独身の特権なのか、思い立つとすぐに荷物をまとめ、単身出かけるのだそうだ。
以前、あまり人が来ない山奥の湯治場に出かけた時のこと。
小さな宿が二つしかないような、寂れた所だったらしい。
一つ目の宿で不幸があったと言って断られ、仕方なくもう一つの宿に向かう。
そこでもなぜか宿泊を渋られたのだが、主人に頼み込み、半ば強引に上がり込んだ。
彼は宿の大きさなど気にはしないが、しかしその宿は少し変わっていた。
どの部屋も雨戸がすべて閉め切られていた。ご丁寧に芯張り棒まで噛ましてある。
彼が雨戸をいじっていると、やって来た仲居さんが奇妙なことを言う。
「今日は窓を開けない方がいいですよぅ」
尋ねても、理由は教えてくれない。
そうは言われても、晩夏でまだ蒸し暑く、彼は強引に雨戸を全開にして寝たという。
夜半、寝苦しくて目が覚めた。

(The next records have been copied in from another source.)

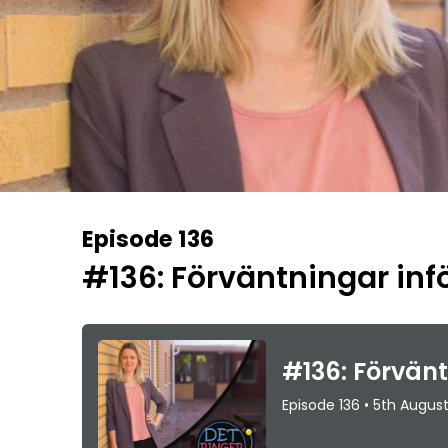
Episode 136
#136: Förväntningar infö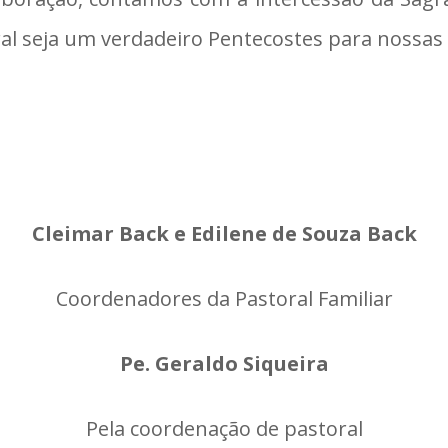
al seja um verdadeiro Pentecostes para nossas
Cleimar Back e Edilene de Souza Back
Coordenadores da Pastoral Familiar
Pe. Geraldo Siqueira
Pela coordenação de pastoral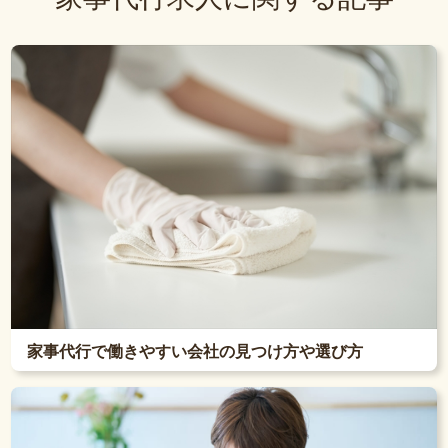
家事代行で働きやすい会社の見つけ方や選び方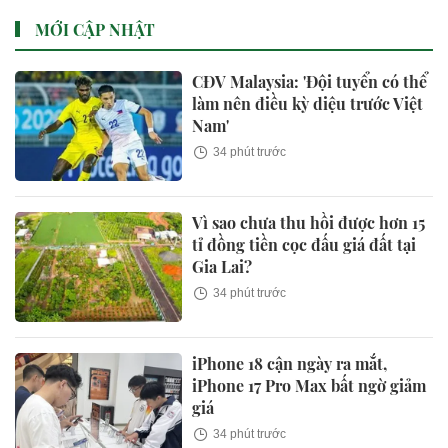
MỚI CẬP NHẬT
CĐV Malaysia: 'Đội tuyển có thể
làm nên điều kỳ diệu trước Việt
Nam'
34 phút trước
Vì sao chưa thu hồi được hơn 15
tỉ đồng tiền cọc đấu giá đất tại
Gia Lai?
34 phút trước
iPhone 18 cận ngày ra mắt,
iPhone 17 Pro Max bất ngờ giảm
giá
34 phút trước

空気がひどく澱んでいて、重い。
扇風機にあたりながらまどろんでいると、おかしな物音が聞こえてきた。
ズルズルと何か引きずるような音が、窓の外から響いている。
呆っと窓の方を見ていると、やがて異様な物が姿を現した。
瓜実形の大きな女性の顔だった。
まるで平安時代の女性絵を連想したと彼は言う。
遠慮の無い様子で、部屋の中を覗き込んできた。
大きすぎて窓から顔の全体が見えず、眉毛から口元までが辛うじて見えた。
大顔は、彼としばらく見つめ合うと、興味を無くしたかのようにぷいっと横を向き、
またズルズルと音を立てながら視界から外れていく。
少ししゃんとした彼は、雨戸をしっかりと閉めてから寝入ったそうだ。
不思議なことに、もう寝苦しさは感じなかった。
次の日、すべての部屋の雨戸が開け放たれた。
主人や仲居さんに昨夜の物について聞いてみたかったが、教えてくれないだろうなと
いう気がなぜかしたので、尋ねそびれた。
三日ほど滞在したが、顔が出たのはその晩だけだった。
帰り際、主人が頼んでもいない土産物を持たせてくれた。
「あんたは度胸がある」そう言って主人は上機嫌だったという。
でもやはり、詳しいことは何も教えてはもらえなかった。